REQUIRED WORK: Output the data below exactly as it is, dropping the pictures from your copy.

DATA EXTRACT:
────────────────────────────────────────
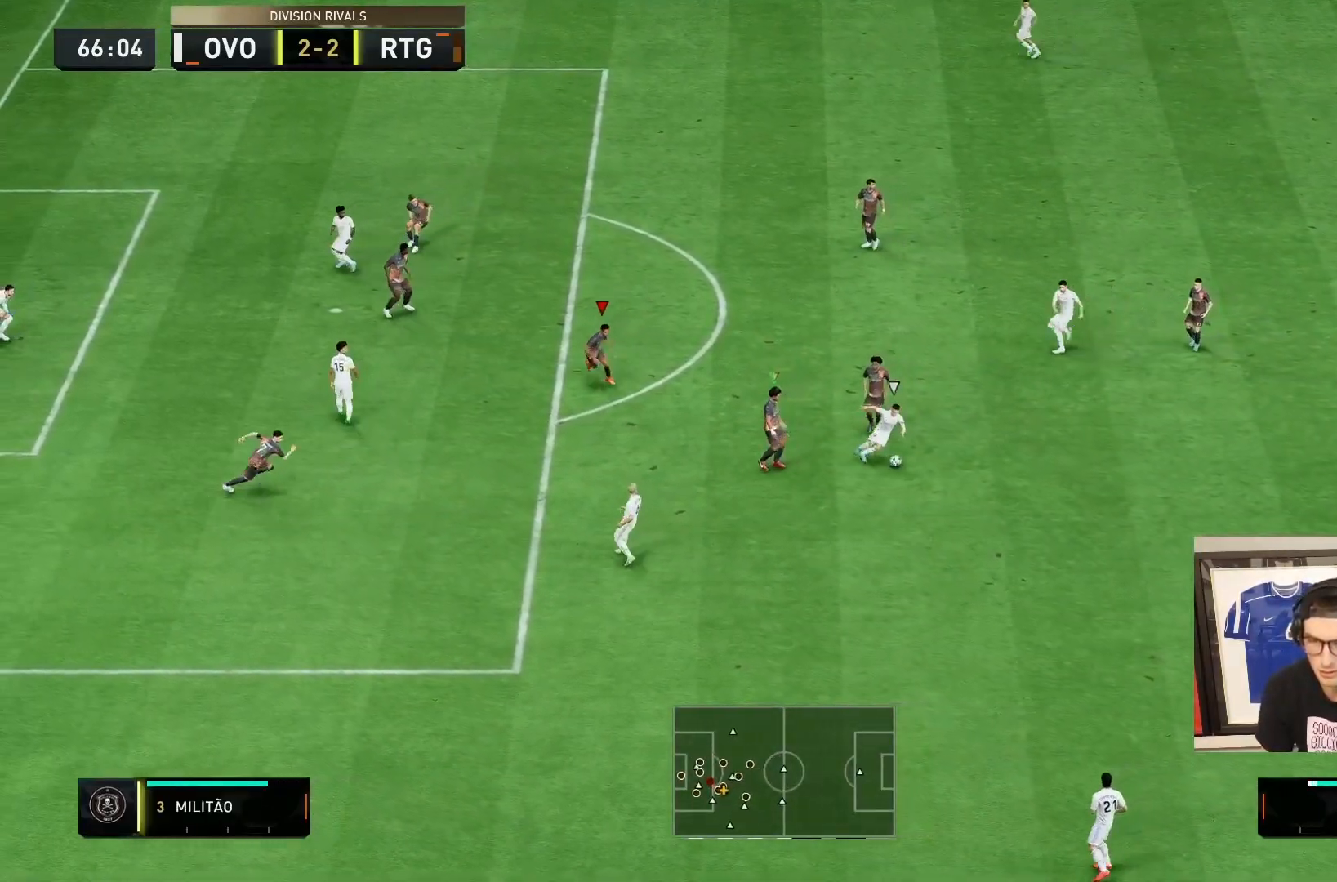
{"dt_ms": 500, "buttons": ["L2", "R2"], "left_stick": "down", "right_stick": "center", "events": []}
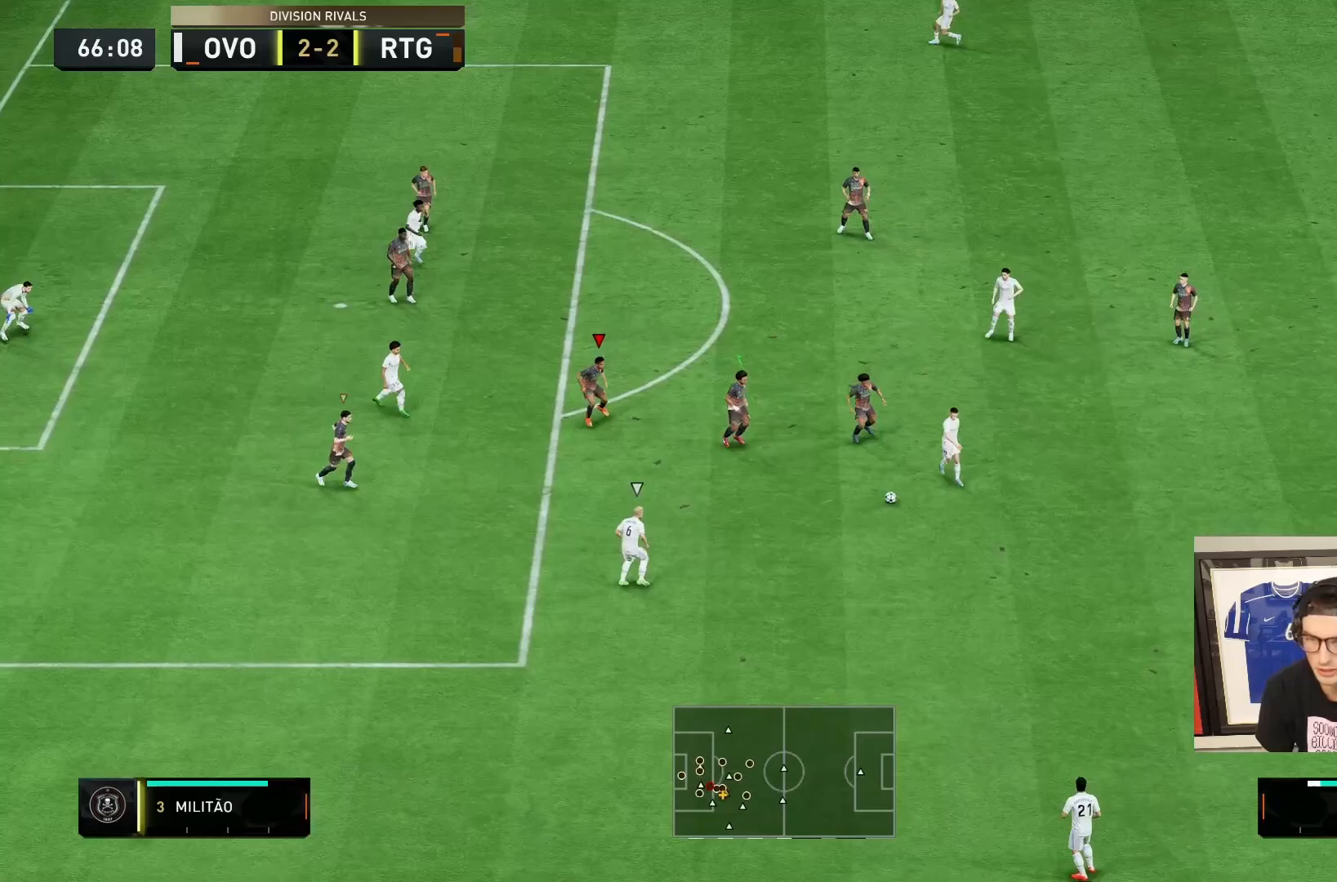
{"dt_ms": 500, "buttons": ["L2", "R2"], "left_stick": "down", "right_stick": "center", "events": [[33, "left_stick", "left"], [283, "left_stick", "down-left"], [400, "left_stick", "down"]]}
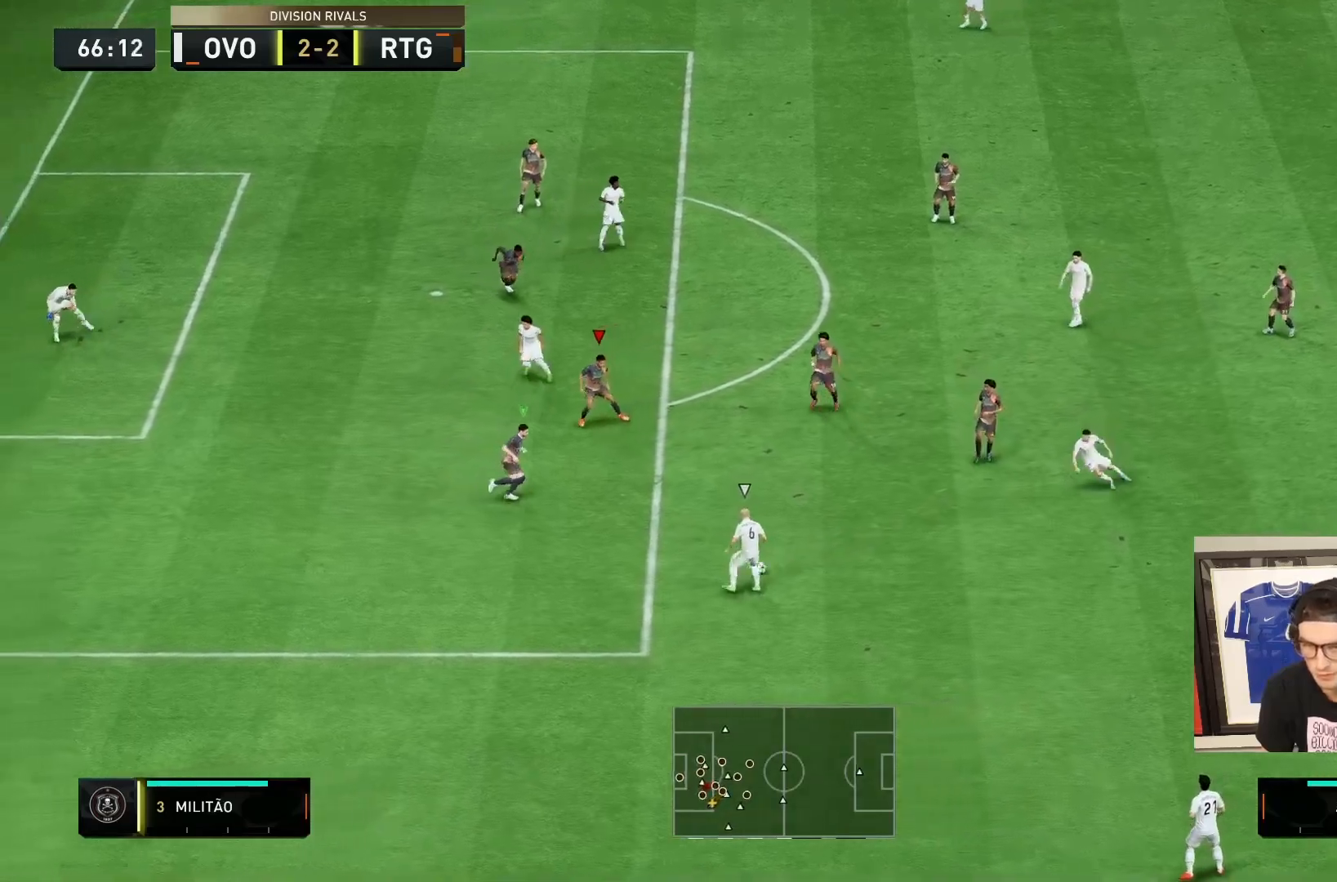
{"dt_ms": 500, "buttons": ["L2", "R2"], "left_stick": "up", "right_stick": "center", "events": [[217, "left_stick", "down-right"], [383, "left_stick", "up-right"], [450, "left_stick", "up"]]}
────────────────────────────────────────
SOLUTION TO THE PROBLEM:
{"dt_ms": 500, "buttons": ["L2", "R2"], "left_stick": "down", "right_stick": "center", "events": []}
{"dt_ms": 500, "buttons": ["L2", "R2"], "left_stick": "down", "right_stick": "center", "events": [[33, "left_stick", "left"], [283, "left_stick", "down-left"], [400, "left_stick", "down"]]}
{"dt_ms": 500, "buttons": ["L2", "R2"], "left_stick": "up", "right_stick": "center", "events": [[217, "left_stick", "down-right"], [383, "left_stick", "up-right"], [450, "left_stick", "up"]]}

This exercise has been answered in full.